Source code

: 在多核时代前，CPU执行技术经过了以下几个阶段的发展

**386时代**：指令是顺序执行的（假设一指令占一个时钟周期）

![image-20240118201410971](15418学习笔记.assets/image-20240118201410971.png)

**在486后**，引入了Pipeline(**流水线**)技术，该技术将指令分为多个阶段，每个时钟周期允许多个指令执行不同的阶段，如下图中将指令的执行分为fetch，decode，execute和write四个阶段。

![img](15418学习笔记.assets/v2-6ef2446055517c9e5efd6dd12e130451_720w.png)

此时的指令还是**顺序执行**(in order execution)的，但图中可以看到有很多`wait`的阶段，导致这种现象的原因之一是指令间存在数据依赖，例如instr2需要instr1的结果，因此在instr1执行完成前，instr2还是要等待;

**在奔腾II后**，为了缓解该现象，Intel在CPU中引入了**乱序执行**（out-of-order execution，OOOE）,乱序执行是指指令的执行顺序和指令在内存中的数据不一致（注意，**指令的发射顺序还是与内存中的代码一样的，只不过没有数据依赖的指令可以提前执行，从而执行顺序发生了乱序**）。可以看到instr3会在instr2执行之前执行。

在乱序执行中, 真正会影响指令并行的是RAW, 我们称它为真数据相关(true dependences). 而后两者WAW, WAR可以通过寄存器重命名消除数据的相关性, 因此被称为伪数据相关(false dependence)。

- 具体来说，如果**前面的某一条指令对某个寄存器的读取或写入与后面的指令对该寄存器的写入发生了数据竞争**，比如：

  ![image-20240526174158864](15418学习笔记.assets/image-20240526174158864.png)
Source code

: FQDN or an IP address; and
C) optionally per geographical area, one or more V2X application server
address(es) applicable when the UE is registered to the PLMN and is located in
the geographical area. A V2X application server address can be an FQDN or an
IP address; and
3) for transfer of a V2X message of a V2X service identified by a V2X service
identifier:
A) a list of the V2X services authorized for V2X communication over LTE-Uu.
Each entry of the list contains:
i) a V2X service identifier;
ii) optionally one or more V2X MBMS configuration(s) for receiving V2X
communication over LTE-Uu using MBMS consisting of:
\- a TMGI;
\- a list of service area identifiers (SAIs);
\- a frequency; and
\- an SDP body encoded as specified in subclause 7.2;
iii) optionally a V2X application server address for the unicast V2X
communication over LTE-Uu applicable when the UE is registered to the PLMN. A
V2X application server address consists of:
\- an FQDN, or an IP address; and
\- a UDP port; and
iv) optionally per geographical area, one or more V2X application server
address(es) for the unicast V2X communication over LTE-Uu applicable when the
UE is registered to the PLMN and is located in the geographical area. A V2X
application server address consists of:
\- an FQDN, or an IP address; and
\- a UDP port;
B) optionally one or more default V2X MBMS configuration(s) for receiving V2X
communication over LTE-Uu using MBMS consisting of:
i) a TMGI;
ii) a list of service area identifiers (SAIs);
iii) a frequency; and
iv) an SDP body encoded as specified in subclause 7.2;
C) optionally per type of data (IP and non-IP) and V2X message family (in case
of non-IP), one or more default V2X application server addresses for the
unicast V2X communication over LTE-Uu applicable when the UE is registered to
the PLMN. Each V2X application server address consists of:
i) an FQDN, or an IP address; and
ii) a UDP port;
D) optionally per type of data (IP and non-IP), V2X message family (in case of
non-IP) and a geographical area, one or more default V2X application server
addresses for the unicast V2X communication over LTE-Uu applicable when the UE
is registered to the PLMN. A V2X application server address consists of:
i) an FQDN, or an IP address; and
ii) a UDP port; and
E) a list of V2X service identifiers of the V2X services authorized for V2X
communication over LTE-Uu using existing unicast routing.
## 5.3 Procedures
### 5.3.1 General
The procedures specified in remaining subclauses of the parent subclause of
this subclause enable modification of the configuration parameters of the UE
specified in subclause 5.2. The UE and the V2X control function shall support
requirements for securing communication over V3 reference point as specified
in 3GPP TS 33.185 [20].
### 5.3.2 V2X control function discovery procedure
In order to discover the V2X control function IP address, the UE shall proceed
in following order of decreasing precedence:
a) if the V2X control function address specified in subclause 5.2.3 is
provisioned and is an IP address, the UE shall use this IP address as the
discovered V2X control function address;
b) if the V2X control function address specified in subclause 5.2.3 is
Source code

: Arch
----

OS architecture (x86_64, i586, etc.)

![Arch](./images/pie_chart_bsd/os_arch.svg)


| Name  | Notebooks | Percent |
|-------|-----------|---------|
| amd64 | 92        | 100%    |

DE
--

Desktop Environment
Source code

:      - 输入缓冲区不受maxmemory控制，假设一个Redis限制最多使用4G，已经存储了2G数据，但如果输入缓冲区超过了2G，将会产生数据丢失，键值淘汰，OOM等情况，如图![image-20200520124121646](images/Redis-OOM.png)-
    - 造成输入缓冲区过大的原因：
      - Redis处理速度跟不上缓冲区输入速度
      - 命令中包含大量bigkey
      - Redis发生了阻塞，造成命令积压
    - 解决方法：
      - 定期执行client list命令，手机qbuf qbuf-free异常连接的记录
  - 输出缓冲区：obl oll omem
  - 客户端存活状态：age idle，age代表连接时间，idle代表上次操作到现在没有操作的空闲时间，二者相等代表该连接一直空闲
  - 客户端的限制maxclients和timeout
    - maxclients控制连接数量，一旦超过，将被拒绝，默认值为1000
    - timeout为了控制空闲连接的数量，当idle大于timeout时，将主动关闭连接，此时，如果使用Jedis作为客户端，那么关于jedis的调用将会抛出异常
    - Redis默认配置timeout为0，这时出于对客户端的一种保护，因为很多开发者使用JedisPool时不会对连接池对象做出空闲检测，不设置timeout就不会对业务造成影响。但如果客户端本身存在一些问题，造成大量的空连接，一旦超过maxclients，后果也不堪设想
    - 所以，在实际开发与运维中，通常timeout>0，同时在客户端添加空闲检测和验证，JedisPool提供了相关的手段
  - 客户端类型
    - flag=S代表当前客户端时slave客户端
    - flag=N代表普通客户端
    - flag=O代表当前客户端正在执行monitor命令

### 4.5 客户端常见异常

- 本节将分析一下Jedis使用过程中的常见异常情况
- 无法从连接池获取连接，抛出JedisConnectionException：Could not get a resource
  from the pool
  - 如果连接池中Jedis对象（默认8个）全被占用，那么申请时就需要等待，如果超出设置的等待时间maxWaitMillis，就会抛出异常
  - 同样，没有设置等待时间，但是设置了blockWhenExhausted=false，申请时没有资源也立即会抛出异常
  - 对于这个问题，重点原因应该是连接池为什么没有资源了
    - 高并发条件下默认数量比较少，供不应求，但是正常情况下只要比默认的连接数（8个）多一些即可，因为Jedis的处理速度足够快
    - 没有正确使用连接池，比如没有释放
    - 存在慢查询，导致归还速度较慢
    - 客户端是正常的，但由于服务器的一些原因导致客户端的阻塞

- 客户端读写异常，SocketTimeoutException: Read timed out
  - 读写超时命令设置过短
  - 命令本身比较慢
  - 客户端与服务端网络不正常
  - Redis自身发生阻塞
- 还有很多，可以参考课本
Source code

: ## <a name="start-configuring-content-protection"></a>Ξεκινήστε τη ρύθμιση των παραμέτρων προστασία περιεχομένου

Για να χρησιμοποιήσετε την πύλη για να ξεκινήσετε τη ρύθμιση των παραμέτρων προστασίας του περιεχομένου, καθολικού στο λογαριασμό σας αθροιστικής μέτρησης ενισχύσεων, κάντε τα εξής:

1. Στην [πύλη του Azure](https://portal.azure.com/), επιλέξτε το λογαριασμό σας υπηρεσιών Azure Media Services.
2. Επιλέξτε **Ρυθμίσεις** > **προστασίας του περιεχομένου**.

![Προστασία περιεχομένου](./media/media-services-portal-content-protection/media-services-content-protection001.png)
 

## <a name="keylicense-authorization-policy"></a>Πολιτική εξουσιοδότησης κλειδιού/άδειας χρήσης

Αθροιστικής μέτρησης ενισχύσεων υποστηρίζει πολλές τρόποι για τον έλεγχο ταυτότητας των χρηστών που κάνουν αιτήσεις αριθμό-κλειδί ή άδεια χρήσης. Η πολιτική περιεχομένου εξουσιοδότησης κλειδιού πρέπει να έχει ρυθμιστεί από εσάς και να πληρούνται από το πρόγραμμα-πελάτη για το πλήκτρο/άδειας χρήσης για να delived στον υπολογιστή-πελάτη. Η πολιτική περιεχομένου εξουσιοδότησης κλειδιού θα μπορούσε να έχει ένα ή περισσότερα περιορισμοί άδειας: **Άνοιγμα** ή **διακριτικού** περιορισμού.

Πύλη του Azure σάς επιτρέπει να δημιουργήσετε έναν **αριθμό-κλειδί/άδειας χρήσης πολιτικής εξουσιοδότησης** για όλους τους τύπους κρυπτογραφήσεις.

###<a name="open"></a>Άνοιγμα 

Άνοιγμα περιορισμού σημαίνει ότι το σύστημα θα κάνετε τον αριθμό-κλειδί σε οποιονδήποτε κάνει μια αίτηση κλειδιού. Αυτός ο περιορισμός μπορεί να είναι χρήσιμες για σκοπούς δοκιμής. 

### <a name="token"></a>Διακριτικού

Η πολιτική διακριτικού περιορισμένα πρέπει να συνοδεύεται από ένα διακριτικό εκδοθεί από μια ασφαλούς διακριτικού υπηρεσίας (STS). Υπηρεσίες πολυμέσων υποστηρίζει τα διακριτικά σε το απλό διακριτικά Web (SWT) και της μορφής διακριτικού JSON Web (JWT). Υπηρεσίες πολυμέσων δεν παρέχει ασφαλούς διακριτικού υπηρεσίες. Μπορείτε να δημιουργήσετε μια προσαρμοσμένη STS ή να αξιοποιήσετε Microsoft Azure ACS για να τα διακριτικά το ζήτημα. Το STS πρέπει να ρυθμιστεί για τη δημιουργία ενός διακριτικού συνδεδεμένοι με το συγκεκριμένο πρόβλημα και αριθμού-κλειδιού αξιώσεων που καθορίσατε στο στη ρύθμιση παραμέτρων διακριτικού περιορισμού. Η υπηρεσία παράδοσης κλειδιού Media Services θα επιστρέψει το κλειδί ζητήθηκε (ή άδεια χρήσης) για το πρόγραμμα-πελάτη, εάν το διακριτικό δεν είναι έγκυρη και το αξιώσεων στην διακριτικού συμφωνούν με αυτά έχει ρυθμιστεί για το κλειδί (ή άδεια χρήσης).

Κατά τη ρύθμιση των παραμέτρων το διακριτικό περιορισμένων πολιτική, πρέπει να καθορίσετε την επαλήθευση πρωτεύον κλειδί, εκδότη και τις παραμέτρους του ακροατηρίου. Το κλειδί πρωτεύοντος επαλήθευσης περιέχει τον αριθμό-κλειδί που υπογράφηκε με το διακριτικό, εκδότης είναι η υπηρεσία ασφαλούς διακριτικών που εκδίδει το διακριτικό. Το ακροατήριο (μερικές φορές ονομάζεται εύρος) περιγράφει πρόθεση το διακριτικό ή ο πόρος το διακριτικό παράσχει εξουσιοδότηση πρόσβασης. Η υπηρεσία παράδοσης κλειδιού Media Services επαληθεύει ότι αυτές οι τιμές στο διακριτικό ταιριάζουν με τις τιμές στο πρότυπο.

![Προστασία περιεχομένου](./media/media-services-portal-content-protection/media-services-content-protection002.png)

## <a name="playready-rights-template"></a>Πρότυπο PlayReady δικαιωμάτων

━━━━━━━━━━

» Task goal
Isolate the lines above that contain the word "MBMS" and copy them.

» Exercise answer
ii) optionally one or more V2X MBMS configuration(s) for receiving V2X
communication over LTE-Uu using MBMS consisting of:
B) optionally one or more default V2X MBMS configuration(s) for receiving V2X
communication over LTE-Uu using MBMS consisting of:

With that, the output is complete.